_Problem description_: Your answer should be every line of the records that contains the word "obrazu", copied as it stands.

Page images and extracted text
*** Block opens ***
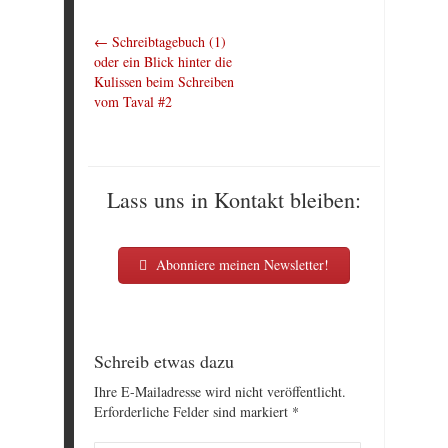
←
Schreibtagebuch (1)
oder ein Blick hinter die
Kulissen beim Schreiben
vom Taval #2
Lass uns in Kontakt bleiben:
Abonniere meinen Newsletter!
Schreib etwas dazu
Ihre E-Mailadresse wird nicht veröffentlicht.
Erforderliche Felder sind markiert
*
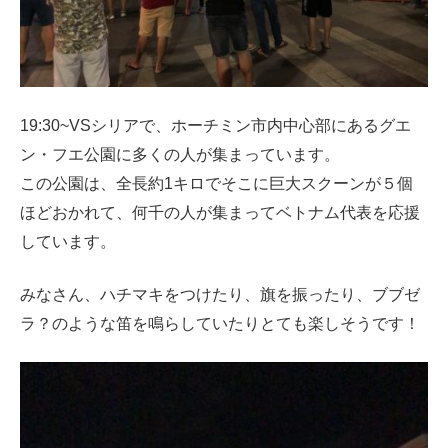
19:30~VSシリアで、ホーチミン市内中心部にあるグエ
ン・フエ公園に多くの人が集まっています。
この公園は、全長約1キロでそこに巨大スクーンが５個
ほどおかれて、何千の人が集まってベトナム代表を応援
しています。
みなさん、ハチマキをつけたり、旗を振ったり、ブブゼ
ラ？のような笛を鳴らしていたりとても楽しそうです！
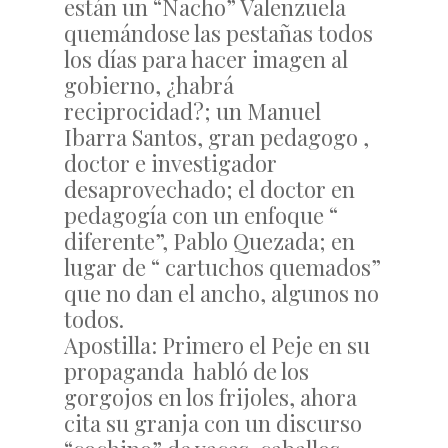
están un “Nacho” Valenzuela
quemándose las pestañas todos
los días para hacer imagen al
gobierno, ¿habrá
reciprocidad?; un Manuel
Ibarra Santos, gran pedagogo ,
doctor e investigador
desaprovechado; el doctor en
pedagogía con un enfoque “
diferente”, Pablo Quezada; en
lugar de “ cartuchos quemados”
que no dan el ancho, algunos no
todos.
Apostilla: Primero el Peje en su
propaganda habló de los
gorgojos en los frijoles, ahora
cita su granja con un discurso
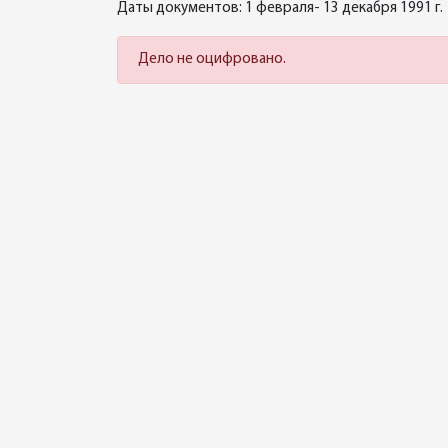
Даты документов: 1 февраля- 13 декабря 1991 г.
Дело не оцифровано.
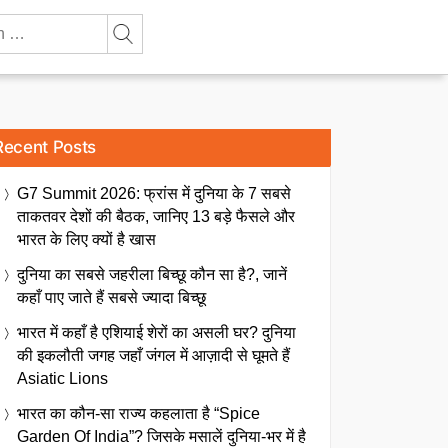
Recent Posts
G7 Summit 2026: फ्रांस में दुनिया के 7 सबसे
ताकतवर देशों की बैठक, जानिए 13 बड़े फैसले और
भारत के लिए क्यों है खास
दुनिया का सबसे जहरीला बिच्छू कौन सा है?, जानें
कहाँ पाए जाते हैं सबसे ज्यादा बिच्छू
भारत में कहाँ है एशियाई शेरों का असली घर? दुनिया
की इकलौती जगह जहाँ जंगल में आज़ादी से घूमते हैं
Asiatic Lions
भारत का कौन-सा राज्य कहलाता है “Spice
Garden Of India”? जिसके मसालें दुनिया-भर में है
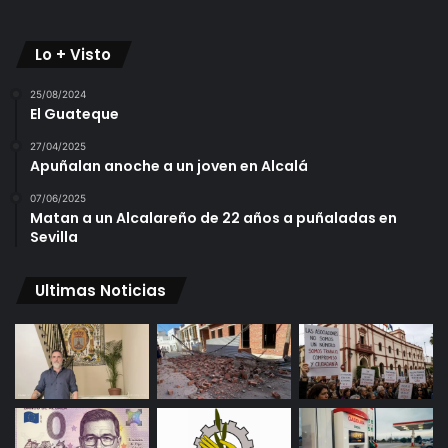
Lo + Visto
25/08/2024
El Guateque
27/04/2025
Apuñalan anoche a un joven en Alcalá
07/06/2025
Matan a un Alcalareño de 22 años a puñaladas en
Sevilla
Ultimas Noticias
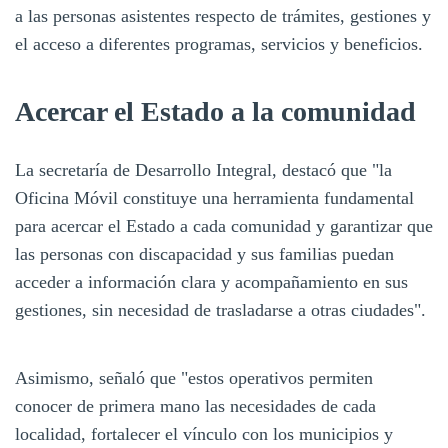
a las personas asistentes respecto de trámites, gestiones y
el acceso a diferentes programas, servicios y beneficios.
Acercar el Estado a la comunidad
La secretaría de Desarrollo Integral, destacó que "la
Oficina Móvil constituye una herramienta fundamental
para acercar el Estado a cada comunidad y garantizar que
las personas con discapacidad y sus familias puedan
acceder a información clara y acompañamiento en sus
gestiones, sin necesidad de trasladarse a otras ciudades".
Asimismo, señaló que "estos operativos permiten
conocer de primera mano las necesidades de cada
localidad, fortalecer el vínculo con los municipios y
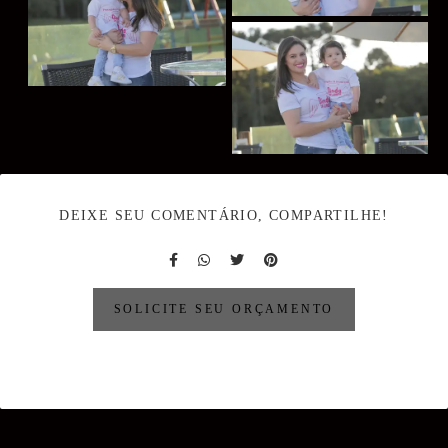
DEIXE SEU COMENTÁRIO, COMPARTILHE!
SOLICITE SEU ORÇAMENTO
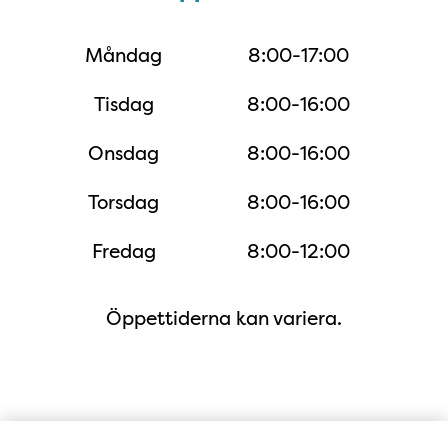
Måndag
8:00-17:00
Tisdag
8:00-16:00
Onsdag
8:00-16:00
Torsdag
8:00-16:00
Fredag
8:00-12:00
Öppettiderna kan variera.
Karta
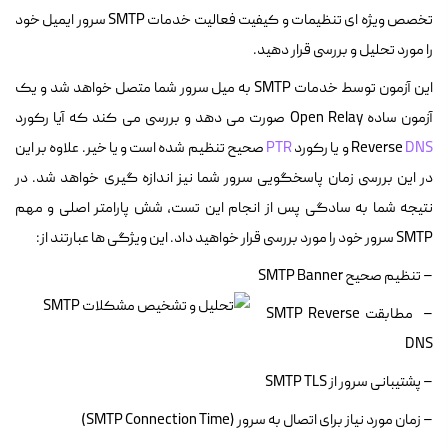
تخصص ویژه ای تنظیمات و کیفیت فعالیت خدمات SMTP سرور ایمیل خود
را مورد تحلیل و بررسی قرار دهید.
این آزمون توسط خدمات SMTP به میل سرور شما متصل خواهد شد و یک
آزمون ساده Open Relay صورت می دهد و بررسی می کند که آیا رکورد
DNS
Reverse
و یا رکورد
PTR
صحیح تنظیم شده است و یا خیر. علاوه بر این
در این بررسی زمان پاسخگویی سرور شما نیز اندازه گیری خواهد شد. در
نتیجه شما به سادگی پس از انجام این تست، شش پارامتر اصلی و مهم
SMTP سرور خود را مورد بررسی قرار خواهید داد. این ویژگی ها عبارتند از:
– تنظیم صحیح SMTP Banner
– مطابقت SMTP Reverse
DNS
– پشتیبانی سرور از SMTP TLS
– زمان مورد نیاز برای اتصال به سرور (SMTP Connection Time)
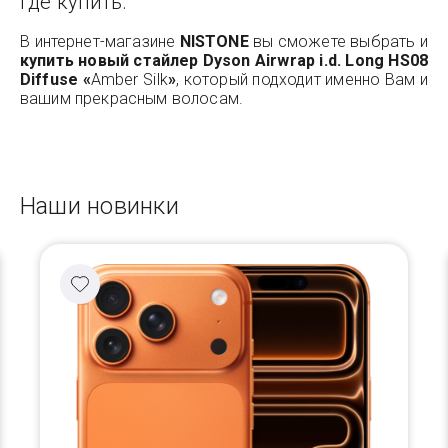
Где купить:
В интернет-магазине
NISTONE
вы сможете выбрать и
купить новый стайлер Dyson Airwrap i.d. Long HS08
Diffuse «
Amber Silk
»
, который подходит именно Вам и
вашим прекрасным волосам.
Наши новинки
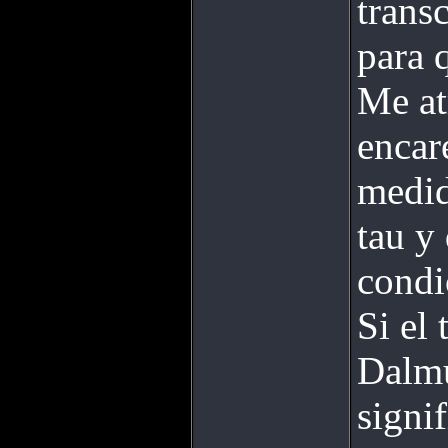
trans
para 
Me at
encar
medid
tau y
condi
Si el
Dalmu
signi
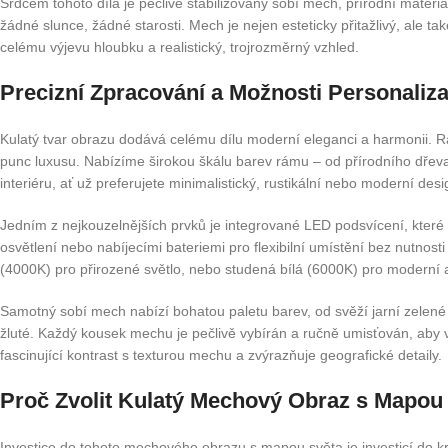
Srdcem tohoto díla je pečlivě stabilizovaný sobí mech, přírodní materi
žádné slunce, žádné starosti. Mech je nejen esteticky přitažlivý, ale
celému výjevu hloubku a realistický, trojrozměrný vzhled.
Precizní Zpracování a Možnosti Personaliz
Kulatý tvar obrazu dodává celému dílu moderní eleganci a harmonii. R
punc luxusu. Nabízíme širokou škálu barev rámu – od přírodního dřeva
interiéru, ať už preferujete minimalistický, rustikální nebo moderní desi
Jedním z nejkouzelnějších prvků je integrované LED podsvícení, které 
osvětlení nebo nabíjecími bateriemi pro flexibilní umístění bez nutnosti
(4000K) pro přirozené světlo, nebo studená bílá (6000K) pro moderní a
Samotný sobí mech nabízí bohatou paletu barev, od svěží jarní zelené po
žluté. Každý kousek mechu je pečlivě vybírán a ručně umisťován, aby v
fascinující kontrast s texturou mechu a zvýrazňuje geografické detaily.
Proč Zvolit Kulatý Mechový Obraz s Mapou 
Investice do tohoto mechového obrazu s mapou světa je investicí do krá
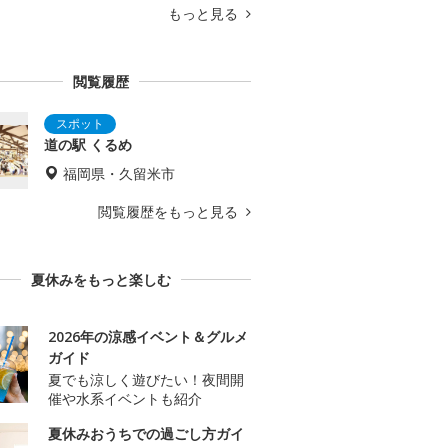
もっと見る
閲覧履歴
道の駅 くるめ
福岡県・久留米市
閲覧履歴をもっと見る
夏休みをもっと楽しむ
2026年の涼感イベント＆グルメ
ガイド
夏でも涼しく遊びたい！夜間開
催や水系イベントも紹介
夏休みおうちでの過ごし方ガイ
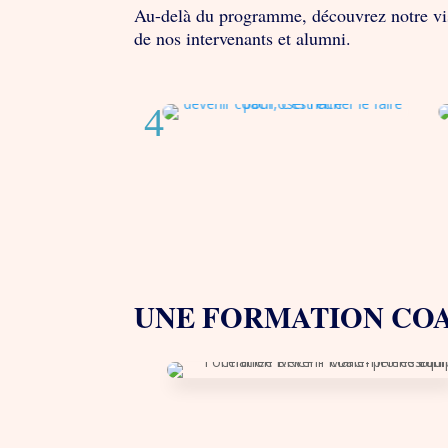
Au-delà du programme, découvrez notre visi
de nos intervenants et alumni.
UNE FORMATION CO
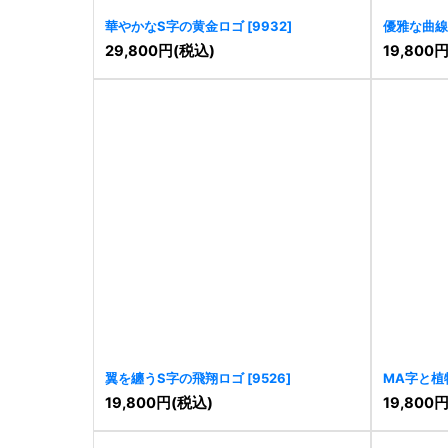
華やかなS字の黄金ロゴ
[
9932
]
優雅な曲線
29,800
円
(税込)
19,800
翼を纏うS字の飛翔ロゴ
[
9526
]
MA字と植
19,800
円
(税込)
19,800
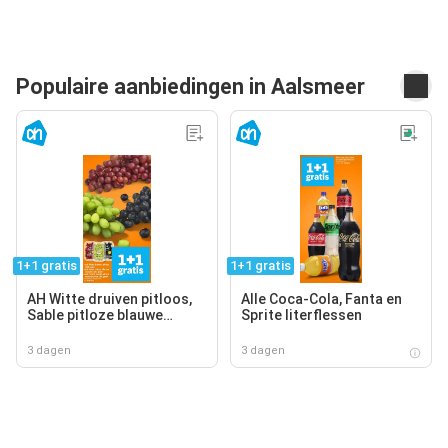
Populaire aanbiedingen in Aalsmeer
1+1 gratis
1+1 gratis
AH Witte druiven pitloos,
Alle Coca-Cola, Fanta en
Sable pitloze blauwe
Sprite literflessen
druiven, AH Cotton sweet
pitloze rode druiven
3 dagen
3 dagen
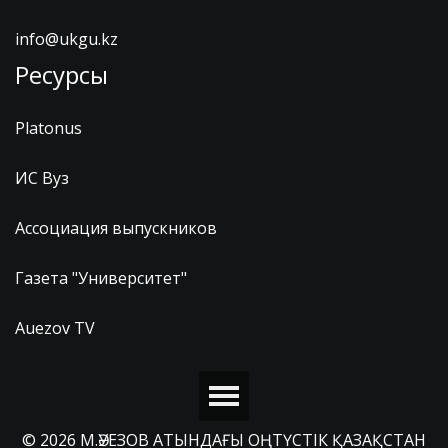
info@ukgu.kz
Ресурсы
Platonus
ИС Вуз
Ассоциация выпускников
Газета "Университет"
Auezov TV
© 2026 М.ӘУЕЗОВ АТЫНДАҒЫ ОҢТҮСТІК ҚАЗАҚСТАН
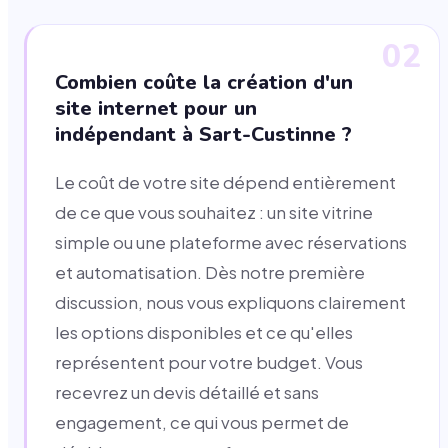
02
Combien coûte la création d'un
site internet pour un
indépendant à Sart-Custinne ?
Le coût de votre site dépend entièrement
de ce que vous souhaitez : un site vitrine
simple ou une plateforme avec réservations
et automatisation. Dès notre première
discussion, nous vous expliquons clairement
les options disponibles et ce qu'elles
représentent pour votre budget. Vous
recevrez un devis détaillé et sans
engagement, ce qui vous permet de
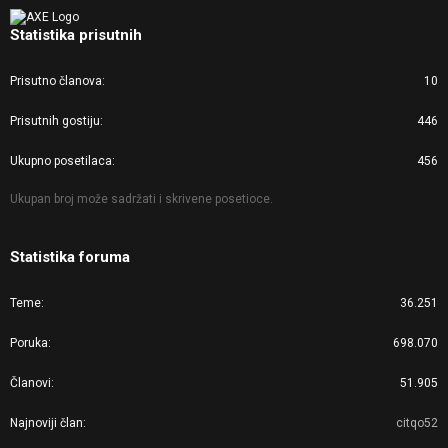
Statistika prisutnih
Prisutno članova
10
Prisutnih gostiju
446
Ukupno posetilaca
456
Ukupan broj može sadržati i skrivene posetioce.
Statistika foruma
Teme
36.251
Poruka
698.070
Članovi
51.905
Najnoviji član
citqo52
*** Block closes ***
_Exercise response_:
Kulatý tvar obrazu dodává celému dílu moderní eleganci a harmonii. R
Investice do tohoto mechového obrazu s mapou světa je investicí do krá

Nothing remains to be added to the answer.